Raising Awareness and Knowledge on Sexualized Harassment
Global awareness raising was also activated by the #metoo movement, which helped spark discussions on sexualized harassment, discrimination, and abuse. (Reference Brunner and Partlow-Lefevre8) The movement can be a basis to build interventions. Every student and all staff should be aware of sexualized harassment, discrimination and abuse, its signs, facets, and its impact and they should know how to counteract it. Obligatory workshops that are offered repeatedly should be tailored so they are relevant and useful for anyone working in academic medicine.
Promoting Collaboration, Connectedness, and Participation
Deconstructing hierarchies is one necessary step to overcome abuse of power and barriers due to dependency and fear of retaliation. These strict hierarchies can be deconstructed by promoting a collaborative working environment with shared decision-making processes. Even though individual accountability in patient care still exists, such individual accountability is not needed in other contexts relating to, for example, teaching, publishing, or doing research. However, this approach is not equated with suspending leadership, but focuses on including all members of the organization in everyday processes.
Uncovering Systems of Abuse
Sexualized harassment, discrimination and abuse thrive in silence and neglect. Publicly demonstrating that sexualized harassment, discrimination, and abuse are serious issues, and that the organization should pursue a zero-tolerance approach, is needed to render this phenomenon visible. Also, others (62; 67; 68) have emphasized the need for visibility and a clear approach to uncovering systems of abuse.
Zero-Tolerance
Visibility should also be reflected in the consequences of sexualized harassment, discrimination, and abuse. Sanctions should be applied without exception. They can be manifold but must focus on the perpetrator and not on the survivor. For example, terminating the perpetrator’s contract or withdrawal of their resources should be chosen over ‘fixing’ the survivor. Additionally, visibility of such actions prevents gossip and misinformation.

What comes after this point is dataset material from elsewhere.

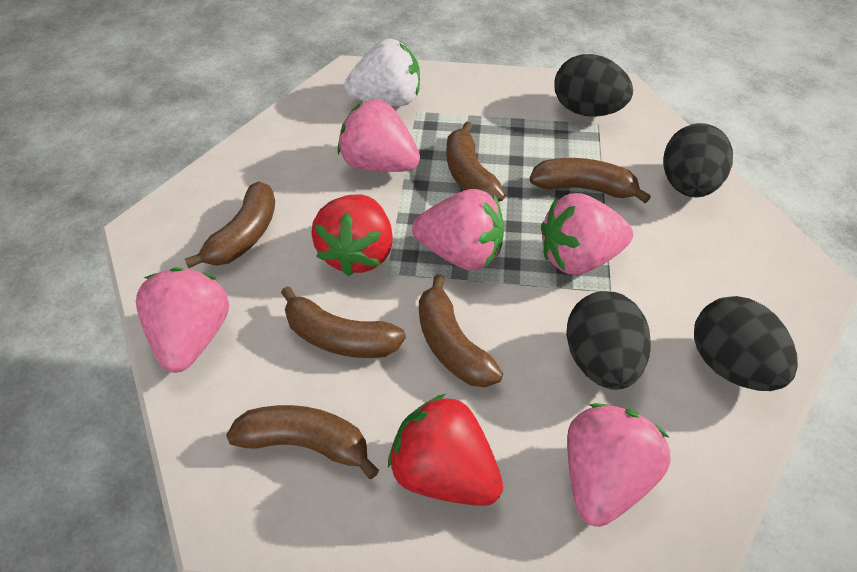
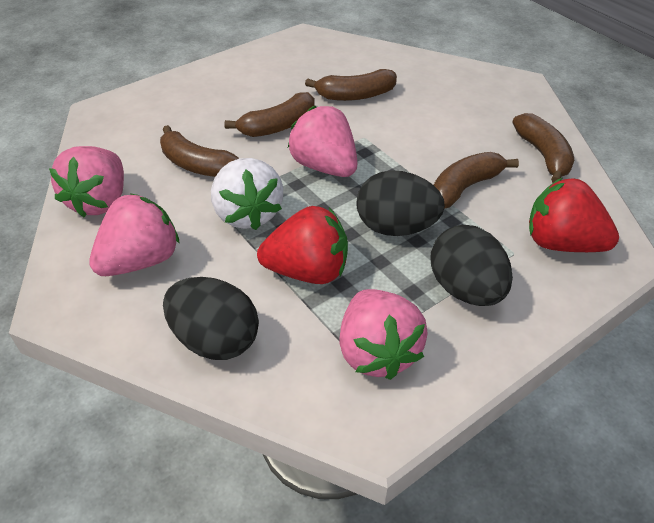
black egg: 4 -> 3
brown banana: 6 -> 5
pink strawberry: 5 -> 4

Active Support by Contact Points
Committees and contact points that are not bound to directives are essential tools to operate in this field, and should be empowered to ensure action is taken. The head of the organization must be committed and in full support of actions taken. The contact points should also actively provide information on sexualized harassment, discrimination, and abuse, on contact details and on the process if sexualized harassment, discrimination, and abuse are reported. Currently, there are further initiatives on university campuses that focus particularly on sexualized violence.
Conclusion
Although much has already been done, more remains to be done. Sexualized harassment, discrimination, and abuse in medicine, particularly between colleagues, is a known fact few people dare to publicly talk about. Many mechanisms ranging from perceptions of the profession as morally impeccable to fear of retaliation keep the phenomenon hidden. The proposed aspects focus on uncovering abuse and on open management, which are essential for prevention and reduction of sexualized harassment, discrimination, and abuse.